Preston had grown up in Craig, Colorado, population eight thousand, and developed a nineteen-year-old's dread of growing old there. Finished with high school, and with no money for college, Preston was working a dead-end job at the local auto dealership.
Right now, I'm just a nice Christian boy who works for four bucks an hour and has no life
, he told himself.
But I am not going to allow myself to dry up and blow away in this little hick town in the middle of nowhere
.

A church acquaintance steered him toward the navy, but it wasn't a quick sell. Still fresh in Preston's mind was a recent
Saturday Night Live
spoof of the service's recruiting commercials. Over footage of sailors cleaning toilets, a voice intoned, “It's not just an adventure, it's a job.” There was also the recruiter himself, a cigarette-stained chief petty officer who quarreled loudly with his wife while Preston took a military aptitude test in their kitchen. And there was Shelley, a young friend from church who pleaded with him to stay.

Despite it all, Preston signed up. In November 1983 he forced back tears, boarded a Trailways bus, and headed off to San Diego. At boot camp he was morbidly cheered by the presence of some older fellows.
These guys must be real losers
, he thought.
At least I only wasted one year of my post–high school life doing nothing. Some of these guys are almost thirty!

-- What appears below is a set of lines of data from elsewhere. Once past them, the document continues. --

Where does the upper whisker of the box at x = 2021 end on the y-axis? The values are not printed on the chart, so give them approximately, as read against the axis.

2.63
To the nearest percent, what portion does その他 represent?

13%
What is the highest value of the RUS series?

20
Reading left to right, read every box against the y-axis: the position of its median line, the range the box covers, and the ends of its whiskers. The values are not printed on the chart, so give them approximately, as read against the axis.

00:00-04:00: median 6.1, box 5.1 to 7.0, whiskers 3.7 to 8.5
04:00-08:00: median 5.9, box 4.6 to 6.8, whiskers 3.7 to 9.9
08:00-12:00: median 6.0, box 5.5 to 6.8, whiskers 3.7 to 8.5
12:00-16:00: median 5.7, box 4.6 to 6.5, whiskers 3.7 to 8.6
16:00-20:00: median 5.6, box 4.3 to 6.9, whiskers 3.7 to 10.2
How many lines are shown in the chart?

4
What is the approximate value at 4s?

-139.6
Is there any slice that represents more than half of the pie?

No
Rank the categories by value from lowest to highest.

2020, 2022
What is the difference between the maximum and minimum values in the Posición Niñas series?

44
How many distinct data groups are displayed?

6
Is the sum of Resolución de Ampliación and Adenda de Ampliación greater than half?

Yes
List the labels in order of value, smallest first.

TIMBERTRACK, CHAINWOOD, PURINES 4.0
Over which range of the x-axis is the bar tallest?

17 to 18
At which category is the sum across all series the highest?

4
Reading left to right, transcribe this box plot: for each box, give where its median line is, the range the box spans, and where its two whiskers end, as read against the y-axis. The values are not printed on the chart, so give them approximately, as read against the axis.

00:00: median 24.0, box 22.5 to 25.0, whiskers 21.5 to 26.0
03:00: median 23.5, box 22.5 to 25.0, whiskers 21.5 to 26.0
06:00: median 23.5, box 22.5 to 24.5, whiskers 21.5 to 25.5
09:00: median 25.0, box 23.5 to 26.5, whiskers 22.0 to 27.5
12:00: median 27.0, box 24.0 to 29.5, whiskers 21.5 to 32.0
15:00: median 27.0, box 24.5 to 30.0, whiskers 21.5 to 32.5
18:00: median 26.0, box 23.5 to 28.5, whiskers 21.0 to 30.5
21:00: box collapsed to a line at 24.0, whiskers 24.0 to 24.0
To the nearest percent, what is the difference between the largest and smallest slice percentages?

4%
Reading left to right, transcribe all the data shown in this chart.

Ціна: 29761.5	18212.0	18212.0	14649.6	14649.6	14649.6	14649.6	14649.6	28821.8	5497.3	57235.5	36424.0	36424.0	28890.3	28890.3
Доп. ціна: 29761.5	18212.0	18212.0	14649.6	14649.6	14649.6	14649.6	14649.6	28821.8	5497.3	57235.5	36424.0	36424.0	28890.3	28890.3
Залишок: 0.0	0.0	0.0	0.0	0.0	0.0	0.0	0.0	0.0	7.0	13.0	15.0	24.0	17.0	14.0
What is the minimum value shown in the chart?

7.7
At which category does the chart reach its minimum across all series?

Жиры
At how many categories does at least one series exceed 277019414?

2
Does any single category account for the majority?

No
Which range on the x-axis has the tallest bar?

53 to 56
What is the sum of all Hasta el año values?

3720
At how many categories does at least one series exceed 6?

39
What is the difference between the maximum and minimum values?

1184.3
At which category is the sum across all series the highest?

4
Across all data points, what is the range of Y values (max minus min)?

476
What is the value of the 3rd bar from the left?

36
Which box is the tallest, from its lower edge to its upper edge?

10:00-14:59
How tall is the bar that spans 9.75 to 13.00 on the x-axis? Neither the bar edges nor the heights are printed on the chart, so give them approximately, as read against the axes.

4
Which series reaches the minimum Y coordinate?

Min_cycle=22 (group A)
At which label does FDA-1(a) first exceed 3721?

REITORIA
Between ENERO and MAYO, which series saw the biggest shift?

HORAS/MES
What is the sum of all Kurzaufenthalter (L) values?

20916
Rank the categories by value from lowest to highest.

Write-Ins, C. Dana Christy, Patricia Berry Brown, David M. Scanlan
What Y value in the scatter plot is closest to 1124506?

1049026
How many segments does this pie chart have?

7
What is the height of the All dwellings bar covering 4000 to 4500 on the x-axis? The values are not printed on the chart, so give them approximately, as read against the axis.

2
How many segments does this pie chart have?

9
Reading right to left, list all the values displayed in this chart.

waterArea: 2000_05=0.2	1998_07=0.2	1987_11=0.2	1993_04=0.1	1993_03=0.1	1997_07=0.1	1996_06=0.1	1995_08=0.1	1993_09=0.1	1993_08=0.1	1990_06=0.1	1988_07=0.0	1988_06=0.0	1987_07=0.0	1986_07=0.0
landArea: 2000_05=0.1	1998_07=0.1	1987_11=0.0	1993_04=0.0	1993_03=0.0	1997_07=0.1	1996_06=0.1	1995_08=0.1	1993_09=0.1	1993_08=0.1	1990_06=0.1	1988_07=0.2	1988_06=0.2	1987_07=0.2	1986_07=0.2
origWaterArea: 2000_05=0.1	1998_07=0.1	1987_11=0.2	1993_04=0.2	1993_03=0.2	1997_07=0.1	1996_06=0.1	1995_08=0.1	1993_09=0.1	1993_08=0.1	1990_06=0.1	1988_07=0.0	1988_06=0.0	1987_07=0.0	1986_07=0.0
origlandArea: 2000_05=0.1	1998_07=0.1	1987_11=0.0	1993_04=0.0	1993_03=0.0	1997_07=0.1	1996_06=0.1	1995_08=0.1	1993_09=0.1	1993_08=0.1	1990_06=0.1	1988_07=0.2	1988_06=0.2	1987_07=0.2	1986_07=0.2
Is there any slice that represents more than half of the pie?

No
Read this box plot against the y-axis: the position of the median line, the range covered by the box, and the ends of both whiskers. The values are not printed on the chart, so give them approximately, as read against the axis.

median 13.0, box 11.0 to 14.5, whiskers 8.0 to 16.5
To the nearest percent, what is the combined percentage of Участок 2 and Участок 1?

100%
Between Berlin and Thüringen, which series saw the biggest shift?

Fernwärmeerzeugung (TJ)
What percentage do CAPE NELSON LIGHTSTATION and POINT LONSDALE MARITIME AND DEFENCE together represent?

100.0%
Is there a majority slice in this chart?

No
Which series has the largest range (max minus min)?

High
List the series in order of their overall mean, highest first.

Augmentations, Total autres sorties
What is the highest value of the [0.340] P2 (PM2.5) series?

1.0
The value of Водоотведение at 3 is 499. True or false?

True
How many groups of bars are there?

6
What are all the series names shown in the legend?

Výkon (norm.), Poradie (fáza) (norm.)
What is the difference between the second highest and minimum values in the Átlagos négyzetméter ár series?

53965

In less than two years—having endured recruit training, a lonely graduation, plenty of midnight watches, and lots of toilet-cleaning duty—Fire Controlman 3rd Class Preston graduated near the top of his class in Mk 92 missile launcher school. His skill earned him a choice of assignments, and he picked a brand-new frigate that was under construction in Maine.

Preston joined the
Roberts
in August 1985, driving across the country in his Toyota pickup to meet up with the rest of the frigate's combat systems team in San Diego. The day before he checked in at the Point Loma training center, he chose the wrong second to glance at a map. His truck veered from the road and plowed into a parked car. Another sailor happened along and took the bruised and bloodied Preston to a naval hospital, where a corpsman diagnosed a separated right shoulder and put a dozen stitches in his head.

“I got some extra here,” the corpsman said.

“Extra what?” Preston asked.

“Extra skin,” the corpsman replied. “Do you want it?”

Preston gritted his teeth and went to class.
1

The Point Loma ridge offered spectacular views of the harbor, the Coronado Peninsula, and the Pacific Ocean—provided, that is, you were not inside a classroom or one of the shipboard simulators. That, of course, was where Preston joined Lt. Cmdr. Glenn Palmer and thirty-nine other sailors.

The combat information center (CIC) had long replaced the bridge as the fighting heart of a modern warship. In the darkened space just below and behind the pilothouse, the
Roberts
sailors would huddle over green screens, reaching out with electronic eyes to find their enemies. In battle, the captain would be in the CIC, making the decisions to fire. The center's enlisted personnel included radar operators, who used the frigate's three kinds of radar to find objects afloat or aloft; sonar operators, who used computers and headphones to track the invisible craft below the waves; operations specialists, who identified ships, aircraft, and missiles by their electronic emissions; and fire controlmen, who used the
data from their shipmates to guide their own ship's guns and missiles. Together, they ran the
Roberts
's electronic and mechanical eyes, ears, and fists.